(Dataset entries)
[Start of section]

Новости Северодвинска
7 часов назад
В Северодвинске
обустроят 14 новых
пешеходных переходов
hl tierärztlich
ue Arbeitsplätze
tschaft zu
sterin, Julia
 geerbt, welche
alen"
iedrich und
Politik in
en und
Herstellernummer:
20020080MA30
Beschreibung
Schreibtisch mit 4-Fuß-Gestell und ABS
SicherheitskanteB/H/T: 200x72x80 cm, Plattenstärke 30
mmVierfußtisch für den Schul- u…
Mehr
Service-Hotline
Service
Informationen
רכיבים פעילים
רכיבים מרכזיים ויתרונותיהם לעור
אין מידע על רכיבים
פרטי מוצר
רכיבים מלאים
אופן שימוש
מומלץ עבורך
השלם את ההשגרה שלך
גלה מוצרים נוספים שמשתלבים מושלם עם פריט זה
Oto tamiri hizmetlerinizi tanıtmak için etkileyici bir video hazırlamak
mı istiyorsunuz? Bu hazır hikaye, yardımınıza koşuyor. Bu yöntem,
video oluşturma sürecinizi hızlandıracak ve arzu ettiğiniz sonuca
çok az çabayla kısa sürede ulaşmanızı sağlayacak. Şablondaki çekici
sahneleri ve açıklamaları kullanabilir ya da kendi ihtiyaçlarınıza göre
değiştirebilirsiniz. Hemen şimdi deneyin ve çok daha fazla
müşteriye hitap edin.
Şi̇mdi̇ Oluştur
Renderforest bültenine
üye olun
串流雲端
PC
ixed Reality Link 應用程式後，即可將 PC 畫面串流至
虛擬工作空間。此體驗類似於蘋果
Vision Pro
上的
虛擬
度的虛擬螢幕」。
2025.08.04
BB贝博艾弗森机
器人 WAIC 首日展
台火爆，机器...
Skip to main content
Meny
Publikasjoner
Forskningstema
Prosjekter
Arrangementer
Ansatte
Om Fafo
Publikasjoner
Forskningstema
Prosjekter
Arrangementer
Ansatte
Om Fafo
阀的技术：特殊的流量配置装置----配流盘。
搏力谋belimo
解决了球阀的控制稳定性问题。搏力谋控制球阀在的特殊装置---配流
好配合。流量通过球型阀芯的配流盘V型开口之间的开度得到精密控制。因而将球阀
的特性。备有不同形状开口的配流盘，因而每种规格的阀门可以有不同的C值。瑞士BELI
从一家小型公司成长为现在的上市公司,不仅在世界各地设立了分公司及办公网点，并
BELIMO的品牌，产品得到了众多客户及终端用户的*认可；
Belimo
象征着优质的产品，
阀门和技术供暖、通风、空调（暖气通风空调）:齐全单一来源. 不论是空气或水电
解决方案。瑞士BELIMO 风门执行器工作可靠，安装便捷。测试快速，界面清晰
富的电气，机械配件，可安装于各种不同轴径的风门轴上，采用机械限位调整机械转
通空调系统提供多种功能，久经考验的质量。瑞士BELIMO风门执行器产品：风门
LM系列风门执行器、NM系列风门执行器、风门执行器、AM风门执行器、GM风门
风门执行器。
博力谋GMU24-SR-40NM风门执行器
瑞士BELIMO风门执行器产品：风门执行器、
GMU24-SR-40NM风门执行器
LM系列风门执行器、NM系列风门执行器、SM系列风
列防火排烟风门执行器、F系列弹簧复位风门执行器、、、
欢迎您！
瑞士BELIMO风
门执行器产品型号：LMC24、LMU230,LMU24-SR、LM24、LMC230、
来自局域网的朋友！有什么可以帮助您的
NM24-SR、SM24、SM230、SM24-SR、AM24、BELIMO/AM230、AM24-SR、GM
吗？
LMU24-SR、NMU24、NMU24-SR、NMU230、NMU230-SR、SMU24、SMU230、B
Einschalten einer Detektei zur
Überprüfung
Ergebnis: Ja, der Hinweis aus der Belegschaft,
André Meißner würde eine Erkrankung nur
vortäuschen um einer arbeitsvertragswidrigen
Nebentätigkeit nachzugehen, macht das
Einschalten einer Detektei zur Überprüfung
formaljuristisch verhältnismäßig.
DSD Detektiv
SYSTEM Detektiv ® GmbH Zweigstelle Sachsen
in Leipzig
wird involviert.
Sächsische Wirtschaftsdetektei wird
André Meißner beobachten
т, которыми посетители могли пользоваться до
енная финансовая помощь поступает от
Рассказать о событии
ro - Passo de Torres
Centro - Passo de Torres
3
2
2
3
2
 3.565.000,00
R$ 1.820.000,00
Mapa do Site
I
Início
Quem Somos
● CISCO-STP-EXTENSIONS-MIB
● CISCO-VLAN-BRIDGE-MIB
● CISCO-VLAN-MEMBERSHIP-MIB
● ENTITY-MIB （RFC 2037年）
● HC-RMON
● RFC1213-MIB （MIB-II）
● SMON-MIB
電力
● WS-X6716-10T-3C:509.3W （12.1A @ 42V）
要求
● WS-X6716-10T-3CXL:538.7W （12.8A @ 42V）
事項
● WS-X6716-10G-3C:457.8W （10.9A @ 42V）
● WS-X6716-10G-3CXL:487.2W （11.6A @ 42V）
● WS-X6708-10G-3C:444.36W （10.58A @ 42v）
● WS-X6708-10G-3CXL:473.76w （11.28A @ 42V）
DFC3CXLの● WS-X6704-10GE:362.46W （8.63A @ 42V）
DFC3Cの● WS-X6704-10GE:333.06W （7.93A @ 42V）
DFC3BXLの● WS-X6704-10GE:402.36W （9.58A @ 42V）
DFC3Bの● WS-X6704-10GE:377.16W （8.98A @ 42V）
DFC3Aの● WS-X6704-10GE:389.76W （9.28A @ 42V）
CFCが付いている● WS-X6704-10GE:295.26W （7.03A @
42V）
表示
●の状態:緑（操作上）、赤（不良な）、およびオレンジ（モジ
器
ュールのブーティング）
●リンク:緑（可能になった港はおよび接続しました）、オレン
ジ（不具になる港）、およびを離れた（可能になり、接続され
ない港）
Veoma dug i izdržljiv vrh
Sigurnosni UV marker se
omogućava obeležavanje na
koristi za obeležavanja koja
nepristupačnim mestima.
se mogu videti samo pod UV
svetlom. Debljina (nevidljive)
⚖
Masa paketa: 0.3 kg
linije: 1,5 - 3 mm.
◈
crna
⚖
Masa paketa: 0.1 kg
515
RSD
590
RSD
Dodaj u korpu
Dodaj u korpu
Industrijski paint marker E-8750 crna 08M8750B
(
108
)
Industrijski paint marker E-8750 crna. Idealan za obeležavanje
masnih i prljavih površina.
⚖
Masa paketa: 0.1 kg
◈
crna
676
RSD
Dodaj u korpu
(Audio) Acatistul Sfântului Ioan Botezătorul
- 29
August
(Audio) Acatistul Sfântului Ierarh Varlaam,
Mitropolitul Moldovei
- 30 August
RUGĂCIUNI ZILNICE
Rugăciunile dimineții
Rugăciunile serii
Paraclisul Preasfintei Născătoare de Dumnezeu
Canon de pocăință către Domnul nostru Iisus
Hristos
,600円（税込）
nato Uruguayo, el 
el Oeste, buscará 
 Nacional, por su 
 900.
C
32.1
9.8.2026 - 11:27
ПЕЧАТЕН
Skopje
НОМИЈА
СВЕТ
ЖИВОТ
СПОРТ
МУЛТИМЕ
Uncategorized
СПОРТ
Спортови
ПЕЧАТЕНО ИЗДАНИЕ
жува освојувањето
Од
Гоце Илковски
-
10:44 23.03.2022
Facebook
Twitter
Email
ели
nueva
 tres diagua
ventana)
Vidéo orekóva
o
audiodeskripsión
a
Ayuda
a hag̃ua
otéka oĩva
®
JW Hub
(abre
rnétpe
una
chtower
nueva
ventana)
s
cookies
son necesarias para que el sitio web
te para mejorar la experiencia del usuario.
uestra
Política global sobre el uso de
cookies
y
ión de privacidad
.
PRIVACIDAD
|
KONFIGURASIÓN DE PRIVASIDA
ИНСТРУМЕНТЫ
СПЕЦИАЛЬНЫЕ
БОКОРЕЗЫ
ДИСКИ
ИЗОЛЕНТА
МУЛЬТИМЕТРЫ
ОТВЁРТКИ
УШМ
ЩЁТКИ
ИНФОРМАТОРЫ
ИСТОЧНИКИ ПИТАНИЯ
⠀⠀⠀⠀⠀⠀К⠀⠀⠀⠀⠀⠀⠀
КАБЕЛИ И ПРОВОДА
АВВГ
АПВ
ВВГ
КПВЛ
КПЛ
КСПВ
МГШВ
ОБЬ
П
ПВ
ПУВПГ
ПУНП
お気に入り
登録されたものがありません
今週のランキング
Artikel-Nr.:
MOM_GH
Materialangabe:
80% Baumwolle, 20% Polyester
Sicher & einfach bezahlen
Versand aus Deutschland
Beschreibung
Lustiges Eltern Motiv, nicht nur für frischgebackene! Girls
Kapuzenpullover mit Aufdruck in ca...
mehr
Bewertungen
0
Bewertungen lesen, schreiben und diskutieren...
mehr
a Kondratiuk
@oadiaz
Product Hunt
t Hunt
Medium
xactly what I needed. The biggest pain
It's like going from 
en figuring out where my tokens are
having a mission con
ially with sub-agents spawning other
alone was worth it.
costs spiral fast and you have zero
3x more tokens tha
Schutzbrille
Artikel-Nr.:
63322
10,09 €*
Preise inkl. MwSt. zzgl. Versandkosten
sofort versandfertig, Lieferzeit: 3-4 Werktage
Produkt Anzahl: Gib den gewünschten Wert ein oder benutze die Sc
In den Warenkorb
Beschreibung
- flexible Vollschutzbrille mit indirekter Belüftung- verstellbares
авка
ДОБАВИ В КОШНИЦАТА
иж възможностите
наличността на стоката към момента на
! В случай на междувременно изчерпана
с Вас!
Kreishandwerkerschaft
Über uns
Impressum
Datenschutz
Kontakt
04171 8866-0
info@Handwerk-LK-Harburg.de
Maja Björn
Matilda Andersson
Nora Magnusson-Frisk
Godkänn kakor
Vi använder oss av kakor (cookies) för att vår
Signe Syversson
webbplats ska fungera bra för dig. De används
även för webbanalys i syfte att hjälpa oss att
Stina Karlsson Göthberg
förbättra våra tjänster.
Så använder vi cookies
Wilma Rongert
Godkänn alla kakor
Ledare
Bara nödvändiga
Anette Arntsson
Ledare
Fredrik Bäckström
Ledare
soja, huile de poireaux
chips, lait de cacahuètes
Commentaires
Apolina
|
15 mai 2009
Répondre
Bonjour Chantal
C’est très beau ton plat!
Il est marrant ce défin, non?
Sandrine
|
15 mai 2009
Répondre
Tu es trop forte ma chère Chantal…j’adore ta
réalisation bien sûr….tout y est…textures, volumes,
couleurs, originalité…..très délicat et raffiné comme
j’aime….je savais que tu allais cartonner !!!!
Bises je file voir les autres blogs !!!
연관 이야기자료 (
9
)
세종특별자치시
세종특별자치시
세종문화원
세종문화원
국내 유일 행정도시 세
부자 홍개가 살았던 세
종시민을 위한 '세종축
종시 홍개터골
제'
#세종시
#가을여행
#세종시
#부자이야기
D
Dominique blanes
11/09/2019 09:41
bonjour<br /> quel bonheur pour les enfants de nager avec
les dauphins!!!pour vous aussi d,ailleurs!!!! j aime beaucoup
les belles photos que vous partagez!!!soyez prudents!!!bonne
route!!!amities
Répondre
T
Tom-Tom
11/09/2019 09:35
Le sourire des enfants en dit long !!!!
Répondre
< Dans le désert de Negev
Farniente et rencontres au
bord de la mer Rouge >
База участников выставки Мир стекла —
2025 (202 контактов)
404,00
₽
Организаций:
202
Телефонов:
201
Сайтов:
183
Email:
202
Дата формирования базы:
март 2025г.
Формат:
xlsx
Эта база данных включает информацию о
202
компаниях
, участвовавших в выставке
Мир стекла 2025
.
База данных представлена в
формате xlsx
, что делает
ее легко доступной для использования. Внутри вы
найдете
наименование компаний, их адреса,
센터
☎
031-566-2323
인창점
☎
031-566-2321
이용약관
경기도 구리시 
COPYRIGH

[End of section]

**REQUIRED ACTION**
Please transcribe the records exactly from their first line through the line holding "Schreibtisch mit 4-Fuß-Gestell und ABS", and leave out all others.

**TASK RESULT**
Новости Северодвинска
7 часов назад
В Северодвинске
обустроят 14 новых
пешеходных переходов
hl tierärztlich
ue Arbeitsplätze
tschaft zu
sterin, Julia
 geerbt, welche
alen"
iedrich und
Politik in
en und
Herstellernummer:
20020080MA30
Beschreibung
Schreibtisch mit 4-Fuß-Gestell und ABS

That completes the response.